Week 9

I read The Salt Path by Winn. She engages with walking in a way that’s way more intense than some of the other walking books we see. Instead of walking just to think introspectively, or to clear her head, her and her husband, Moth, are walking because they have no other choice. They lost their home, their money, and so the 630 mile trail they start becomes their 'home'. They do that to redefine their life away from the traditional homelessness they were about to experience. Winn makes us engage with the trail as a place of survival, talking about the pain and salt on their skin, the hunger, and the struggle of pitching their cheap tent. She engages walking by using it as an essential means, not a means to grow internally, but to get through an extremely difficult time in their life.

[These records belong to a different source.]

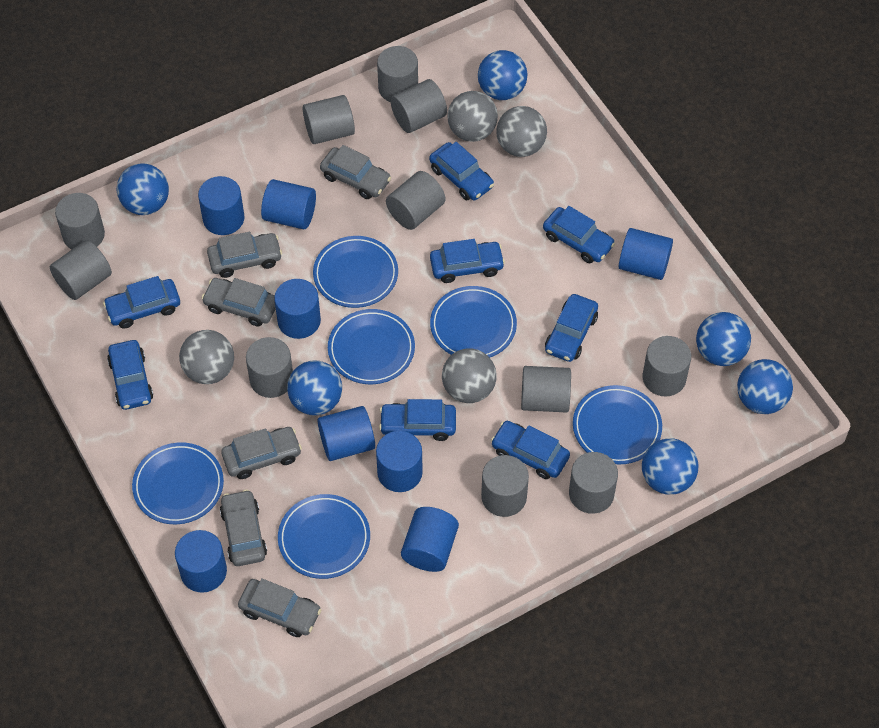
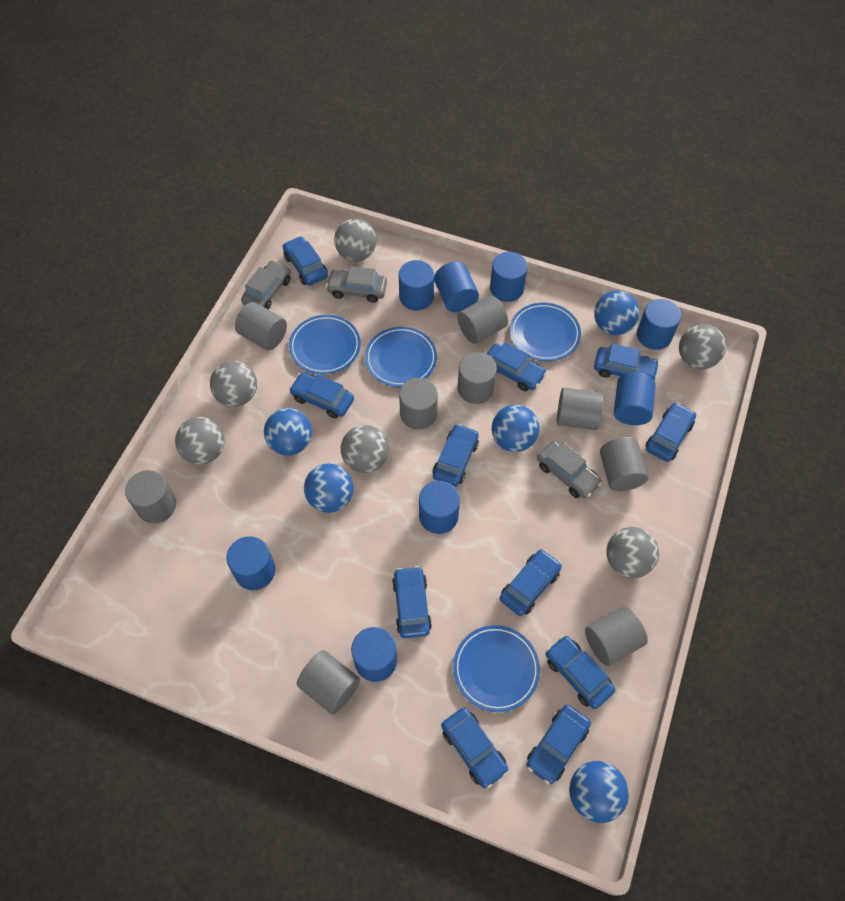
blue ball: [117,163,169,215] [287,361,342,415] [478,50,527,100] [642,438,698,495] [696,312,751,366] [737,359,793,414] = 6 -> [264,408,312,455] [304,463,354,513] [492,405,539,452] [569,761,629,823] [594,291,639,335] = 5
blue car: [103,276,180,328] [107,340,153,410] [379,399,456,441] [429,142,494,200] [430,239,505,283] [491,421,570,479] [543,206,615,263] [545,294,598,362] = 8 -> [283,236,328,286] [289,372,354,418] [392,566,432,638] [432,424,479,487] [441,708,508,789] [487,342,547,391] [500,549,562,616] [526,705,591,785] [546,635,615,709] [594,343,659,380] [646,402,696,462] = 11
blue plate: [132,442,224,524] [278,494,370,579] [313,236,398,308] [328,309,415,384] [430,286,517,358] [573,385,662,464] = 6 -> [289,315,361,374] [365,327,437,387] [453,625,540,712] [510,303,581,361] = 4
grey ball: [179,330,234,384] [442,349,497,403] [447,91,498,142] [496,106,547,157] = 4 -> [175,417,225,465] [210,361,257,407] [334,218,376,262] [341,425,389,473] [607,527,659,578] [679,324,726,369] = 6
grey car: [202,278,276,327] [207,232,282,278] [220,489,267,566] [221,427,302,479] [238,578,321,637] [320,145,391,199] = 6 -> [241,260,291,310] [326,266,387,303] [537,441,602,499] = 3
grey cylinder: [50,240,112,300] [55,193,105,249] [246,337,293,398] [303,95,355,144] [377,46,418,102] [386,171,446,230] [391,79,447,133] [481,455,529,517] [521,366,571,413] [569,452,618,514] [643,336,691,397] = 11 -> [125,470,176,523] [235,302,287,350] [296,650,360,715] [399,378,438,430] [457,295,508,344] [458,352,497,404] [557,388,603,430] [585,606,648,666] [600,437,649,491] = 9

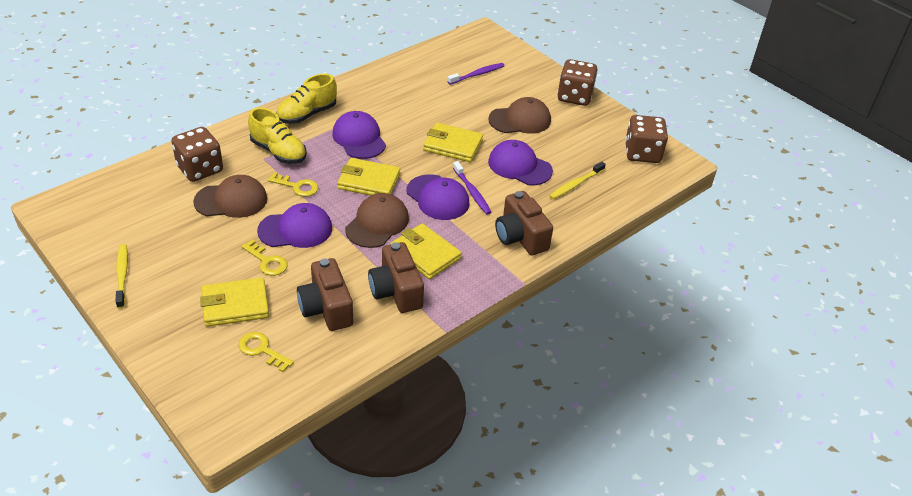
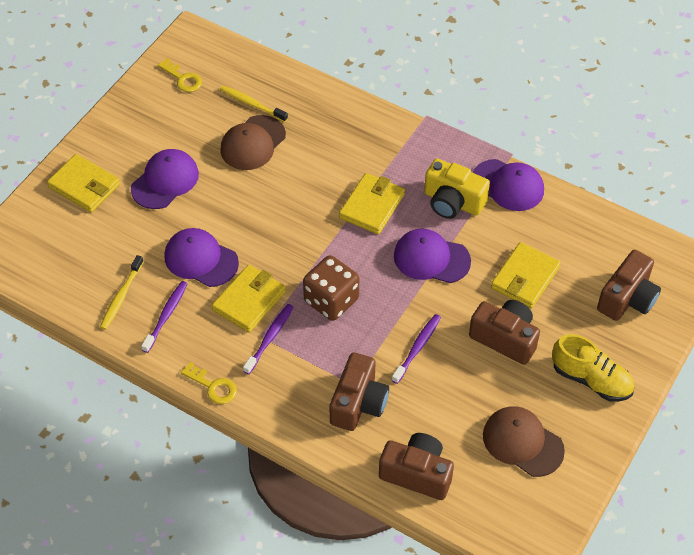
brown camera: [297,258,353,331] [368,242,424,313] [495,191,553,255] = 3 -> [329,352,389,431] [379,433,454,500] [469,300,540,365] [597,250,661,321] = 4
brown cap: [193,175,267,218] [345,193,409,248] [488,97,551,134] = 3 -> [220,115,286,170] [483,406,565,477] = 2
brown dice: [171,127,223,182] [557,59,598,106] [625,115,668,163] = 3 -> [303,255,359,321] = 1
purple toothbrush: [448,63,504,85] [453,161,491,215] = 2 -> [141,281,188,353] [243,304,293,374] [392,314,441,384] = 3
yellow camera: none = 0 -> [424,158,490,219] = 1
yellow key: [238,332,294,372] [241,240,288,276] [268,173,318,197] = 3 -> [158,58,202,92] [181,362,237,404] = 2
yellow shoe: [248,108,307,164] [276,73,337,124] = 2 -> [552,334,635,402] = 1

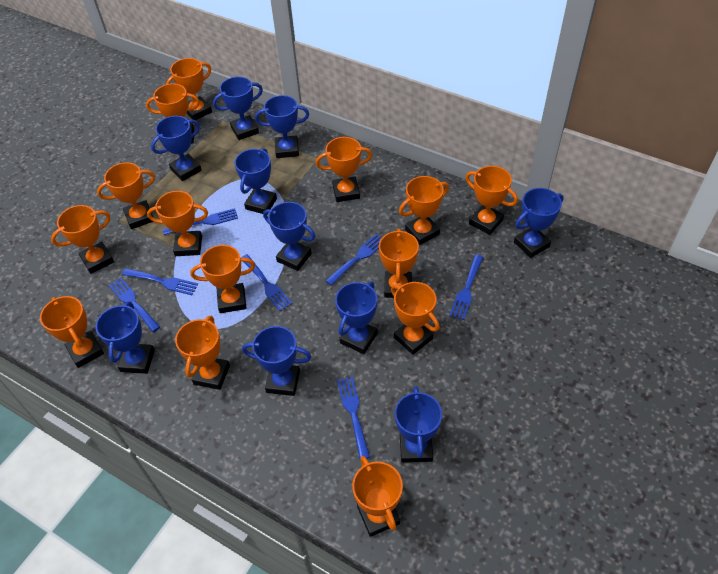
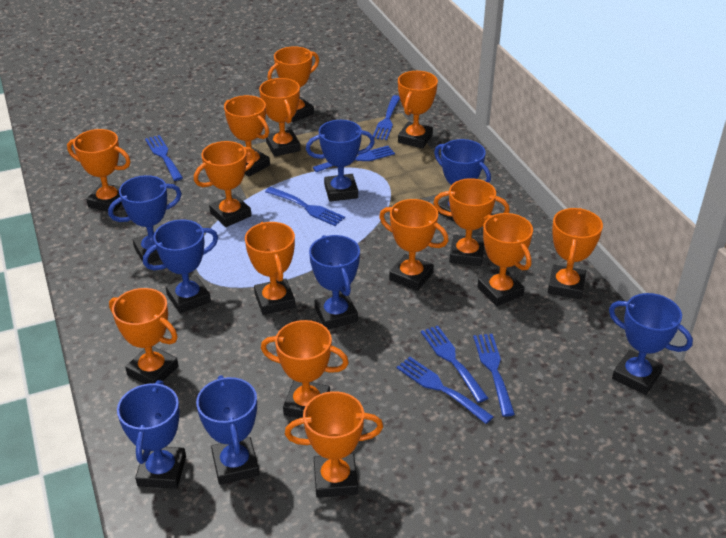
blue trophy: [95,301,155,374] [151,116,202,181] [213,77,263,140] [234,148,277,214] [242,326,311,396] [255,95,309,158] [263,202,316,271] [335,282,378,354] [395,386,442,463] [514,188,563,258] = 10 -> [108,175,182,263] [117,380,186,489] [143,220,218,314] [196,375,259,485] [306,120,375,202] [309,235,360,329] [434,139,491,222] [609,293,693,395] = 8

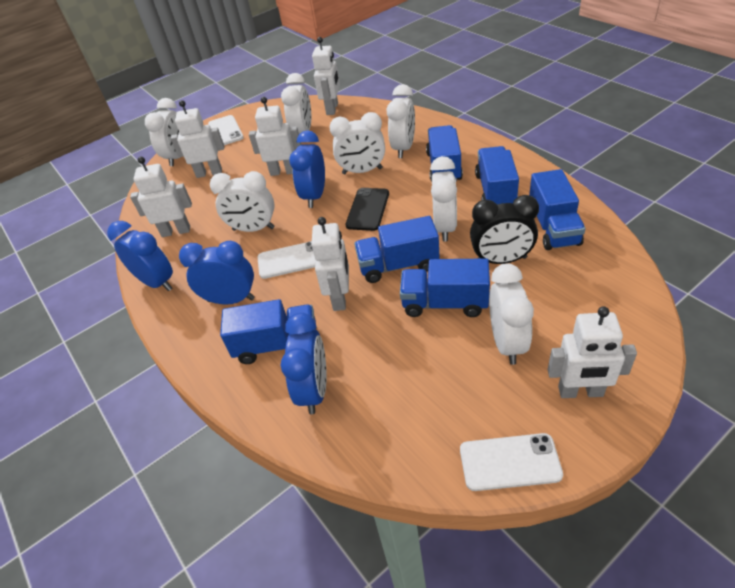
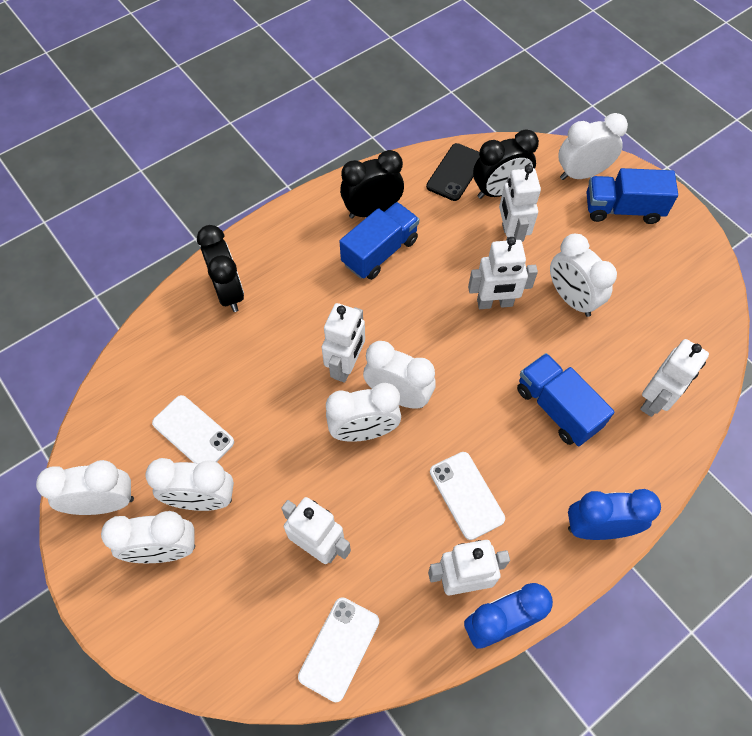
black clock: [470,195,539,264] = 1 -> [197,225,244,312] [340,150,404,219] [473,130,539,199] = 3
blue clock: [107,221,173,291] [179,241,255,304] [280,313,327,414] [289,130,325,208] = 4 -> [464,583,553,649] [568,489,661,540] = 2
blue truck: [220,299,316,364] [354,216,440,283] [400,258,490,317] [426,125,463,182] [475,146,519,204] [529,169,586,250] = 6 -> [340,202,419,280] [517,353,614,446] [587,168,678,224] = 3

She also dramatizes the walk in how she tells the story in such a descriptive way. She didn't expect the walk would give them the experience it did, and her accounts of their life with Moth being sick during the walk also really dramatized it.  "But we were faced with the possibility that our life together was to be limited to a short time of moderately good health, followed by a decline into paralysis and death. I couldn't leave him and go to work. I needed to spend every minute of this precious semi-health with him. I had to save every memory to carry with me into a lonely future.” The focus of death accompanying them during their walk brings a more complex layer

of depth into the writing.


Walking is the only thing keeping them both from falling apart physically and mentally.